Österreich (Mondsee, Oberösterreich), 2. Hälfte 15. Jh. · Frühneuhochdeutsch (bairisch-österreichisch, 15. Jh.)

Mus von Reh-Lunge und Hirschleber

Moderne Übersetzung

Willst du ein Wildgericht zubereiten, so nimm die Lunge und das Blut vom Reh. Siede es und schneide es dann in Würfel. Seihe es gut durch ein Tuch, sodass keine groben Bestandteile darin verbleiben.

Gib es dann wieder in den Topf und füge Schmalz hinzu. Lass es kräftig sieden, bis es dick wird. Wenn du es dann servierst, streue Gewürze darauf.

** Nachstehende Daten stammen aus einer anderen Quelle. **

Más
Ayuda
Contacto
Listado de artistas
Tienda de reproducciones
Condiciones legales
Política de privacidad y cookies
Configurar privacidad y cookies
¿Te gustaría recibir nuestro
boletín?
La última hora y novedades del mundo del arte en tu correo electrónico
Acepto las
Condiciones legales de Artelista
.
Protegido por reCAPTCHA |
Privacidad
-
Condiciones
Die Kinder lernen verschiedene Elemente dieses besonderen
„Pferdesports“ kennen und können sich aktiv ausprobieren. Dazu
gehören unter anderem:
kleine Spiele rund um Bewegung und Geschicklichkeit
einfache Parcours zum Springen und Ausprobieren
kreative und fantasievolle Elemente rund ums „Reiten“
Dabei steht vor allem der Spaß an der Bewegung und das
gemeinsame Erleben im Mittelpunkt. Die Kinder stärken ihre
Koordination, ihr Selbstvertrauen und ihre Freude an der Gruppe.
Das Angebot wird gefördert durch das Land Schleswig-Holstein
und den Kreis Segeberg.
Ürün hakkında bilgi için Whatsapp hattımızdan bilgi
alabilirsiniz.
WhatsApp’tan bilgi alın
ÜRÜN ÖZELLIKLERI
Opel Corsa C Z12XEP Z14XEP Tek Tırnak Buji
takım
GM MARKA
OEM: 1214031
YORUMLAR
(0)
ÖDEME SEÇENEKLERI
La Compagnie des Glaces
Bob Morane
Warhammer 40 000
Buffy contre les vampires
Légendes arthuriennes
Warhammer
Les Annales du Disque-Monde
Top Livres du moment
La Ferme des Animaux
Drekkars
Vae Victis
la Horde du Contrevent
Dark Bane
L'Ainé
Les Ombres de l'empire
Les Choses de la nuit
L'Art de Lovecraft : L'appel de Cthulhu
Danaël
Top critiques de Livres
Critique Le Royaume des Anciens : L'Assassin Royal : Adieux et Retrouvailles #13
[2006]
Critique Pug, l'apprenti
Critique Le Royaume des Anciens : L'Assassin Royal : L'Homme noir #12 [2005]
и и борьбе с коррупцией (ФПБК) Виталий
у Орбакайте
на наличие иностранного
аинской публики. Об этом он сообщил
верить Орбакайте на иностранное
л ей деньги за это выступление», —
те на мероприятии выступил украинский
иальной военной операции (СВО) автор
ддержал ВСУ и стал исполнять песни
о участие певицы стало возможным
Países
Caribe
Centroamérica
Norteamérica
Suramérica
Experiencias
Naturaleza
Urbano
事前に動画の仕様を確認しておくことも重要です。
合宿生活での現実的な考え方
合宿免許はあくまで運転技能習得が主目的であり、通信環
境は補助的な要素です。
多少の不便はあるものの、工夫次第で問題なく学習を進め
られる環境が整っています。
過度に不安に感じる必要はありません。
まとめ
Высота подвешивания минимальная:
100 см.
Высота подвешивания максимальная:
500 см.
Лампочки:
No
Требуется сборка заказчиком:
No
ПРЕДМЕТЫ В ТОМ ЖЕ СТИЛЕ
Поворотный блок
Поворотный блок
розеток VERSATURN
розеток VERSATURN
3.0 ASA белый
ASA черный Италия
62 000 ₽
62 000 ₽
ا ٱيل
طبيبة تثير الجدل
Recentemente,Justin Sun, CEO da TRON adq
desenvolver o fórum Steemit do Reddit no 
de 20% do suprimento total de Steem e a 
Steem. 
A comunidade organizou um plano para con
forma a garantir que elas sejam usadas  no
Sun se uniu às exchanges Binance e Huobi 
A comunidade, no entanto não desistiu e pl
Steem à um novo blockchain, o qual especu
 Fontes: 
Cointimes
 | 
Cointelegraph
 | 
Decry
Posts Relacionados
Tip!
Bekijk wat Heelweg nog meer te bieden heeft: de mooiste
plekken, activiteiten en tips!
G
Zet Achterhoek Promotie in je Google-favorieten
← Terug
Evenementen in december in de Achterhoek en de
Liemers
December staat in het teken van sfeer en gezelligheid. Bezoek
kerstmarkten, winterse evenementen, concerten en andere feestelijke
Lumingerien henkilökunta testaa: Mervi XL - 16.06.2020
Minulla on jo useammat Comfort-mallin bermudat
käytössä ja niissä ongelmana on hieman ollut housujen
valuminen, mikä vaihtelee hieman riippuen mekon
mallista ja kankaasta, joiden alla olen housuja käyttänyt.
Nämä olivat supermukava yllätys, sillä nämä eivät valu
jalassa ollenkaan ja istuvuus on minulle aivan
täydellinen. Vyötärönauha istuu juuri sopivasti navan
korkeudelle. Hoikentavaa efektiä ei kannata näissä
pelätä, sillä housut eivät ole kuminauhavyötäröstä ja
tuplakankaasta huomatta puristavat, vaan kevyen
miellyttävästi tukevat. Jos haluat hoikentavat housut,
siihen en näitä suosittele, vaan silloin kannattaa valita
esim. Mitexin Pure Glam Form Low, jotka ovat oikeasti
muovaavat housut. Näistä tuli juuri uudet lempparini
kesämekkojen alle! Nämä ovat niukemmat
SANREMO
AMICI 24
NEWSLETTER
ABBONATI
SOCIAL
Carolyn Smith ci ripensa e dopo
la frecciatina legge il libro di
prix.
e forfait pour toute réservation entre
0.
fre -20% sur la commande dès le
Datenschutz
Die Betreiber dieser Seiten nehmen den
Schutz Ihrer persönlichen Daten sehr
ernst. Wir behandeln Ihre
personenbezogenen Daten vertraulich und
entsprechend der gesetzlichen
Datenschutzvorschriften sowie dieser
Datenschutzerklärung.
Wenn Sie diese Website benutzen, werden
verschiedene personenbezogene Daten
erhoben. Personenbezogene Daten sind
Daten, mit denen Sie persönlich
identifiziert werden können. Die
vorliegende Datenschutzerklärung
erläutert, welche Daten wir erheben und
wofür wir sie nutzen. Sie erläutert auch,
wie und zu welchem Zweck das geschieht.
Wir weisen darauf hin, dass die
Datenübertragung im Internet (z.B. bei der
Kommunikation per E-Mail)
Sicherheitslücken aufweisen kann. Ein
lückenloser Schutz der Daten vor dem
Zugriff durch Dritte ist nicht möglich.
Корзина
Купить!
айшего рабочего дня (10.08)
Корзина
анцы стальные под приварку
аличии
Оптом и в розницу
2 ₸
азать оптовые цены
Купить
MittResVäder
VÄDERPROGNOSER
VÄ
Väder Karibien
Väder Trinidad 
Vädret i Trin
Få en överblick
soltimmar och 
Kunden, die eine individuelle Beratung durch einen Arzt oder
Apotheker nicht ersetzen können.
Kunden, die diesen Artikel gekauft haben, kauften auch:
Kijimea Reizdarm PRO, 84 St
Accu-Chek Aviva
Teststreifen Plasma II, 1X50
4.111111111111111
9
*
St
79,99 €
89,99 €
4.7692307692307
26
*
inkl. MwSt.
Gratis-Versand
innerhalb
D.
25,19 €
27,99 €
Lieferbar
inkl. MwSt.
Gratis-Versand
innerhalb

Die Hirschleber brate ebenfalls auf diese Weise.

Zutaten

OriginalModern / MengeWo kaufenAlternative
dy lungel von dem Rech Reh-Lunge Wildhändler, spezialisierter Metzger Lunge vom Wildschwein oder Rind
pluet von dem Rech Reh-Blut Wildhändler, spezialisierter Metzger Schweineblut (Metzger)
Smalcz Schmalz Supermarkt, Metzger Butterschmalz oder Pflanzenöl für eine fleischlose Variante
wurczen Gewürze - Pfeffer, Ingwer, Zimt, Nelken
des hirsch leber Hirschleber Wildhändler, spezialisierter Metzger Rehleber oder Kalbsleber

Zubereitungshinweis

Welches Gericht ist das? Ein deftiges Mus aus gesottener, passierter Reh-Lunge und Rehblut, mit Schmalz sämig eingekocht - die Hirschleber wird separat auf dieselbe Art zubereitet. Das ist die spätmittelalterliche Vorstufe dessen, was im bairisch-österreichischen Raum als Beuschel oder Lüngerl überlebt hat: gekochte, klein geschnittene und zu einer sämigen Masse eingekochte Lunge. Der Unterschied zum modernen Beuschel: Dort sorgt Essig für die Säure, hier übernimmt das Blut die Bindung - das rückt das Gericht eher in die Nähe blutgebundener Wildsaucen.

Das Würfeln und Passieren. Lunge und Blut werden zunächst gesotten, dann in Würfel geschnitten (wirffladt) und durch ein Tuch passiert. Dabei bleiben grobe Fasern und Häute (harss) im Tuch zurück, während eine feine, glatte Masse hindurchläuft - ein in Mus-Rezepten der Zeit übliches Sorgfaltsmerkmal.

Die Bindung. Anders als das nächstverwandte Rezept im Korpus (m5919-099, ein Kalbsblut-Lungen-Mus mit exakt derselben Grundtechnik - Schmalz, gutes Gewürz erst am Ende darübergestreut - dort aber zusätzlich mit Lebkuchen oder Honig gebunden), verlässt sich dieses Mus allein auf die Blutgerinnung sowie das erneute kräftige Einkochen mit Schmalz. Das ist eine schlankere, einfachere Bindetechnik - nicht raffinierter, aber eigenständig funktionsfähig.

Praxis. Lunge und Blut vom Reh in Wasser weich sieden, in Würfel schneiden und durch ein sauberes Tuch passieren, bis nur die feine Masse durchläuft. Diese zurück in den Topf geben, Schmalz zugeben und kräftig einkochen, bis sie dick wird. Erst beim Anrichten mit Gewürzen bestreuen - so bleibt ihr Aroma frisch. Die Hirschleber auf dieselbe Weise garen.